Salary increases for 2014 are expected to be lower than 2013, according to a national survey of public and private sector employers.
The survey of more than 500 organizations by Hay Group pegged the average increase across Canada at 2.6 per cent for 2014, lower than the 2013 projection of 2.9 per cent. These numbers are very similar to what is expected south of the border, where an average of 2.8 per cent is predicted for American employees — which is also lower than one year ago.
The numbers are a far cry from raises Canadians were used to seeing before the 2008-09 economic downturn, said Hay, when increases in the 3.7 per cent range were the norm.
Resource sector has to budget the most
The highest increases for 2014 will be in the oil and gas sector. Firms are planning raises of four per cent, “despite the strategic issues in the industry that have caused some moderation in long-term investment,” Hay Group said.

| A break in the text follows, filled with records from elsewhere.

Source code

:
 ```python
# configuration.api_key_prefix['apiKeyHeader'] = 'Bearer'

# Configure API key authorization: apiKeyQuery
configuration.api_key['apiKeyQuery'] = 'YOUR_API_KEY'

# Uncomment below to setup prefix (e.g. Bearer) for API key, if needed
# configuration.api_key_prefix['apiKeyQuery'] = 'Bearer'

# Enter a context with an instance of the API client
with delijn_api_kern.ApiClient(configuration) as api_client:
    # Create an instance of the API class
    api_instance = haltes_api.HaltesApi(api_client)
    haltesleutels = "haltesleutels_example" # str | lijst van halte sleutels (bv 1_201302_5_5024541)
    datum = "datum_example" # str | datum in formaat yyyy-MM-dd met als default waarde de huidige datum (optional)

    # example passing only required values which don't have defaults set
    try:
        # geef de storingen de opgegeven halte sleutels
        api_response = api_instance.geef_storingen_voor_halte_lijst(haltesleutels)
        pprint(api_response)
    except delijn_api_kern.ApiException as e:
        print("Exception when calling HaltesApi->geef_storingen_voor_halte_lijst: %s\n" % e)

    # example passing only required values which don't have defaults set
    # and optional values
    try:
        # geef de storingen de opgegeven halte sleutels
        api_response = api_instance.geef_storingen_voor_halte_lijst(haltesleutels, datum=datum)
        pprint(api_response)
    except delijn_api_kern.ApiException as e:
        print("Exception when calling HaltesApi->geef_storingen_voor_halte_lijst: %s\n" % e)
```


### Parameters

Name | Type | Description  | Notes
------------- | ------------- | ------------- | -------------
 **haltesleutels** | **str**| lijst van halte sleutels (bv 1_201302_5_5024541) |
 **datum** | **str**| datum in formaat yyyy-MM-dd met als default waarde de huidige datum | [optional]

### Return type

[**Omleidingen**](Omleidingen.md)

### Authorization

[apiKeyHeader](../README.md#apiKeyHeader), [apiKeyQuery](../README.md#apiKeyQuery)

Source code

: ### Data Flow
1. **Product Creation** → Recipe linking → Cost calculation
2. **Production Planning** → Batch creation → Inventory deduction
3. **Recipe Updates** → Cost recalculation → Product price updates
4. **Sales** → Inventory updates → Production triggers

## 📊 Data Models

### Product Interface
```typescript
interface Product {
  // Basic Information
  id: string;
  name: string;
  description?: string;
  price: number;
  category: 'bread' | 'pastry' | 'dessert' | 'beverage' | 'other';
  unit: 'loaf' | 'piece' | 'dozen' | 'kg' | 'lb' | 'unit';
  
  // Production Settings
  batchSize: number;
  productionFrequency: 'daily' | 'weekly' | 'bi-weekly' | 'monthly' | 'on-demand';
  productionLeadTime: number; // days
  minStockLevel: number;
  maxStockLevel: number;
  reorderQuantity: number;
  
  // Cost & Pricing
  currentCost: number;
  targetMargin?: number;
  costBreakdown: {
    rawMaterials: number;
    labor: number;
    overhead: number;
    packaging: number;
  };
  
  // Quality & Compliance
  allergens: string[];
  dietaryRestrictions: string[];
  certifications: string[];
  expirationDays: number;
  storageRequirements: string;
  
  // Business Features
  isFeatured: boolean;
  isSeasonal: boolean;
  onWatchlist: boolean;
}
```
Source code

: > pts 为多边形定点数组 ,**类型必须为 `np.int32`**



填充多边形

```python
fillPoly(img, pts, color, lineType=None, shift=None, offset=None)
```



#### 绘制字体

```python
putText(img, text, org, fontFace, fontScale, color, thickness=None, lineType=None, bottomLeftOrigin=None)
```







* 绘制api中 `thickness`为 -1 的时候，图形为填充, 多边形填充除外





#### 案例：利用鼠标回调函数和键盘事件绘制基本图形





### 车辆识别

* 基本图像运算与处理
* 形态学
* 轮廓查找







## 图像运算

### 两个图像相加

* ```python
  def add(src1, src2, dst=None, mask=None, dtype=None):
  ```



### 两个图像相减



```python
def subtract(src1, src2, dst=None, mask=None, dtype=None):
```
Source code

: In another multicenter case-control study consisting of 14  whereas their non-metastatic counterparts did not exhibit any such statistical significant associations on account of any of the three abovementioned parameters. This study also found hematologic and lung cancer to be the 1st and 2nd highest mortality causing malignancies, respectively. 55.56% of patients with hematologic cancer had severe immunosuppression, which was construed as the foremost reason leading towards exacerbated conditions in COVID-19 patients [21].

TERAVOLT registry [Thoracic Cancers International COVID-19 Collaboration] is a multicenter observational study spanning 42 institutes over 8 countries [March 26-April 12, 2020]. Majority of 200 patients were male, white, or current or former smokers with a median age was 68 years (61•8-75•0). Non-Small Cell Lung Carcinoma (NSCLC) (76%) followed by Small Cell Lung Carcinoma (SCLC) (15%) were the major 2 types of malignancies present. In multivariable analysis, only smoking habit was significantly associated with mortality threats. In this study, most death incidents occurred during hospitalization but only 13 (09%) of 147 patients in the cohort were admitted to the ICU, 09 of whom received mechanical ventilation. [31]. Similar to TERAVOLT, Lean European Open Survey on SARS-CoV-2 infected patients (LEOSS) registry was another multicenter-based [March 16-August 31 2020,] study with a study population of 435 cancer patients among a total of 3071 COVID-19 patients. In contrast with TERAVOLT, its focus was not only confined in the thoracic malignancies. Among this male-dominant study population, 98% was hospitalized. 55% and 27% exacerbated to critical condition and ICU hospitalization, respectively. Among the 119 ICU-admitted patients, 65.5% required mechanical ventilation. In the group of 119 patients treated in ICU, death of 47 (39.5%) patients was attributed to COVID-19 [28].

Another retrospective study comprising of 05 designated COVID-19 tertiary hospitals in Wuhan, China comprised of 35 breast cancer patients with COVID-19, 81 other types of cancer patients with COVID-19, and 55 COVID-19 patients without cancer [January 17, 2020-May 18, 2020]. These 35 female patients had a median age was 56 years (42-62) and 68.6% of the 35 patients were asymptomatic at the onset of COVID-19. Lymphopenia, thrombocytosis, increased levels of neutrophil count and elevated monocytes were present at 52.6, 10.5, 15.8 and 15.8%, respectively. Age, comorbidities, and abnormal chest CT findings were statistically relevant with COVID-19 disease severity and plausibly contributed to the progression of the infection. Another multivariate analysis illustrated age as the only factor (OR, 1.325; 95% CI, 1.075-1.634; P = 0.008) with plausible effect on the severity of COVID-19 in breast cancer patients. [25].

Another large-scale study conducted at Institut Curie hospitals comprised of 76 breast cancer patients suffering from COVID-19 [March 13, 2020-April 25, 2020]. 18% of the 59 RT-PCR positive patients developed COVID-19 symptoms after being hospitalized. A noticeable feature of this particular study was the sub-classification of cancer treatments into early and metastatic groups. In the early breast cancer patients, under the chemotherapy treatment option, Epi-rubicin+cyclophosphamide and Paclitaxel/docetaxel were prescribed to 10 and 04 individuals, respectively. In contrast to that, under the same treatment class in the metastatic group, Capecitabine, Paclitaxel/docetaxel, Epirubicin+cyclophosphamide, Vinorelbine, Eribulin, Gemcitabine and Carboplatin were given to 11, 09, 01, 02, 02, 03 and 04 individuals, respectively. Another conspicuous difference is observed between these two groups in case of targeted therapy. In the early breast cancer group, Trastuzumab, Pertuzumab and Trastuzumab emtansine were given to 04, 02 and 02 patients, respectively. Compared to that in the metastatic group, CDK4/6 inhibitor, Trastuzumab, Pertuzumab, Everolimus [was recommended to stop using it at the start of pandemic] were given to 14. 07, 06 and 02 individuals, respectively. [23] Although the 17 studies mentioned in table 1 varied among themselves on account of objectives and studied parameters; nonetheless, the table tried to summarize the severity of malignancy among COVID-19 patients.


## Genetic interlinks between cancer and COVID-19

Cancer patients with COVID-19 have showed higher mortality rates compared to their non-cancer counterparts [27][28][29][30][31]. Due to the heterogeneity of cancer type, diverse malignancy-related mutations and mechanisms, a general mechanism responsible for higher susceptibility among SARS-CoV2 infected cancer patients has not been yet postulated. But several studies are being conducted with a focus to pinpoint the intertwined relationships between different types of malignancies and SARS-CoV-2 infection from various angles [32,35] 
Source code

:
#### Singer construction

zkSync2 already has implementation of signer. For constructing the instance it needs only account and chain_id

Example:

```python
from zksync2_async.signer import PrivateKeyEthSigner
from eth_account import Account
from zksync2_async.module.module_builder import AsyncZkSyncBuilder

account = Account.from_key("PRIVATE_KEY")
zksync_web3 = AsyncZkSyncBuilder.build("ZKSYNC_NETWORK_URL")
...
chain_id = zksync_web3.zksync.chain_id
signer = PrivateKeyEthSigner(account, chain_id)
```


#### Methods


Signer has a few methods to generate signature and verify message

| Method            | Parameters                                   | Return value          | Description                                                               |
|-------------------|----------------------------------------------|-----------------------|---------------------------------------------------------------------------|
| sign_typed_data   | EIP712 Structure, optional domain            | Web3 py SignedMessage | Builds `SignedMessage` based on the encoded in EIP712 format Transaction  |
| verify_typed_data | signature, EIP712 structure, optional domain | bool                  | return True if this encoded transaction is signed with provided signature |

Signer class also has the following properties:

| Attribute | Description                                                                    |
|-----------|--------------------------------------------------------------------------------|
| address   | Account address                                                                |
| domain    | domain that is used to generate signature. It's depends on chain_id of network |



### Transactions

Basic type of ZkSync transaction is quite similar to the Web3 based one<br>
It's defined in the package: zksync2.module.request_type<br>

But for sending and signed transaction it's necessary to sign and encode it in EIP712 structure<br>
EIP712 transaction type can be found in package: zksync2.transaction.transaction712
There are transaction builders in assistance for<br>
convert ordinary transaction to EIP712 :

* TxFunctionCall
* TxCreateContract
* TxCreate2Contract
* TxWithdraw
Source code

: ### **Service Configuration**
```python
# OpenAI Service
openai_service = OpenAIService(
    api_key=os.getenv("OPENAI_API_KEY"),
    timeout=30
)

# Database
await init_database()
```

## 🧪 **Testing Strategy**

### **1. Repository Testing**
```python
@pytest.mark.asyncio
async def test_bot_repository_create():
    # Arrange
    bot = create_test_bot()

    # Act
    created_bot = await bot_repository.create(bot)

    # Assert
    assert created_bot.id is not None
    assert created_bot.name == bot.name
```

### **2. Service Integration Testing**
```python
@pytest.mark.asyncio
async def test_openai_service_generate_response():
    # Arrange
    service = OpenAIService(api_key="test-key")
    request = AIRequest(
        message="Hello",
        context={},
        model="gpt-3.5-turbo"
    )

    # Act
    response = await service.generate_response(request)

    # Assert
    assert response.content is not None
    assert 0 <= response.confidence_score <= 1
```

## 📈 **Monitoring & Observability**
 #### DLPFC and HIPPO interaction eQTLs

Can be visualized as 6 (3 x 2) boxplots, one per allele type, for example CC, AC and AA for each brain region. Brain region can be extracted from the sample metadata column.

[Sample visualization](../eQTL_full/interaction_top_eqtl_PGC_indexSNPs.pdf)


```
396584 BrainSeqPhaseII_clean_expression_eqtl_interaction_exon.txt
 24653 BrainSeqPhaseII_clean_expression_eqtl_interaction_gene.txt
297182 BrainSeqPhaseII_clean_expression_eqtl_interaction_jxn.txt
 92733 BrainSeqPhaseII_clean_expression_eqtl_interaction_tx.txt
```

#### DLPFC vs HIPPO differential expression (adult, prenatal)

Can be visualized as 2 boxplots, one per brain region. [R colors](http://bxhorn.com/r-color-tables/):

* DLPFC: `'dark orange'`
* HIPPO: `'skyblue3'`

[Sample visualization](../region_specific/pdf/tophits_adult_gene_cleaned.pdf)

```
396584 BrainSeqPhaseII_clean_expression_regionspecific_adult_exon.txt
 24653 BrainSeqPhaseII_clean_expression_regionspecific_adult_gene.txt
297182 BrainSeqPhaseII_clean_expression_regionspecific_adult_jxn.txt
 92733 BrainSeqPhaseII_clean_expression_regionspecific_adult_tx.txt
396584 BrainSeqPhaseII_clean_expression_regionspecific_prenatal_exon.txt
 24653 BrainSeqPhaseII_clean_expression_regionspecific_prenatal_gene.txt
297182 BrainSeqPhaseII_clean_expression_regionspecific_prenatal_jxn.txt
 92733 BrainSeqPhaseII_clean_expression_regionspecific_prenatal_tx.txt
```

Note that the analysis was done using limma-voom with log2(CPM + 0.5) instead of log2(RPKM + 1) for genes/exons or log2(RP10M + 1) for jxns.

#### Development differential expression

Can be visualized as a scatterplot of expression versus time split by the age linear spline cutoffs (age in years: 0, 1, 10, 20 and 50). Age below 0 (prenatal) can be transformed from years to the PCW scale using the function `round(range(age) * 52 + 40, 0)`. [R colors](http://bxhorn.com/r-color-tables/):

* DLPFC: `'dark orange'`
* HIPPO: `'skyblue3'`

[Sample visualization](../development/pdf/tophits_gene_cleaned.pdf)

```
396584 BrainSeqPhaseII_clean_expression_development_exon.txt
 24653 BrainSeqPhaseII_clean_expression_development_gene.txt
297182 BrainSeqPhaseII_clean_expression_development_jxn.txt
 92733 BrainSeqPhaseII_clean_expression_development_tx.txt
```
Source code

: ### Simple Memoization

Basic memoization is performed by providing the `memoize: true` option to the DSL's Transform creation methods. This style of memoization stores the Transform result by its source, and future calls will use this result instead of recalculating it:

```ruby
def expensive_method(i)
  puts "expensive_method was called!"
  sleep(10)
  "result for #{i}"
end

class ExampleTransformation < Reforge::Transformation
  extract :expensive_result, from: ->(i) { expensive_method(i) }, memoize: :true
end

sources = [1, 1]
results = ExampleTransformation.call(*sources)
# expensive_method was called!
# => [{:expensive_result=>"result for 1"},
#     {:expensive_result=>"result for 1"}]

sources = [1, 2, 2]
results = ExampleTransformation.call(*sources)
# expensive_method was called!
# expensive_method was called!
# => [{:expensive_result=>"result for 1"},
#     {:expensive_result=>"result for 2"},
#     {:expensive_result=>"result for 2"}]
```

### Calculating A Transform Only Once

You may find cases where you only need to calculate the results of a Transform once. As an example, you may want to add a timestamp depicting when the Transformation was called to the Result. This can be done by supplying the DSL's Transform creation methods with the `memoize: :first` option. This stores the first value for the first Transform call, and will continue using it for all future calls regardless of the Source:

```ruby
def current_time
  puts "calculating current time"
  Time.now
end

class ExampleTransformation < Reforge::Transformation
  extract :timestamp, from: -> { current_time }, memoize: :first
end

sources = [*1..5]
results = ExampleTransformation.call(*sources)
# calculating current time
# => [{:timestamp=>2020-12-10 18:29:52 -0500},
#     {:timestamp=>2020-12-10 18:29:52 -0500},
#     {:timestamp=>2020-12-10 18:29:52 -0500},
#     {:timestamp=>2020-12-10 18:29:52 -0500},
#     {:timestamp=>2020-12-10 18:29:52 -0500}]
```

Other sectors with above average increases include:
• services (3.3 per cent)
• credit unions (3.2 per cent)
• chemicals (3.1 per cent)
• utilities (3.0 per cent).
These high forecasts are a continued reflection of the demand for key skills and experience in those industries, Hay Group said.
The sectors with the lowest projections for 2013 are leisure/hospitality (2.0 per cent), retail, consumer durables and forestry and paper (all 2.1 per cent). Overall, the public sector is forecasting noticeably lower salary increases (2.3 per cent) than the private sector (industrial and financial at 2.7 per cent).
Highest increases in N.L., Saskatchewan and Alberta
Provinces with strong resource industries will see higher wage increases than the national average as well. Newfoundland and Labrador (4.0 per cent), Saskatchewan (3.4 per cent) and Alberta (3.2 per cent) are expected to lead the country, according to the survey.
That’s in stark contrast to the rest of the nation, where salary increases will come in at 2.1 per cent to 2.6 per cent.
Newfoundland and Labrador
Greater Toronto Area
The global view
Canadians to fare better than some, but well behind other major economies, the survey found.
Canadian projections rank about average against some industrialized nations, such as:
• France (2.5 per cent)
• Italy (2.2 per cent)
• Japan (2.0 per cent).
But Canada trails behind other countries, including:
• United States (2.8 per cent)
• United Kingdom (2.9 per cent)
• India (10.8 per cent)
• China (9.0 per cent)
•Russia (8.0 per cent)
Projected versus actual for 2013
The actual base salary changes realized in 2013 were exactly as forecasted for the industrial (2.9 per cent) and public sectors (2.5 per cent) but lower in the financial sector (2.6 per cent realized against 2.9 per cent forecasted), according to Hay Group.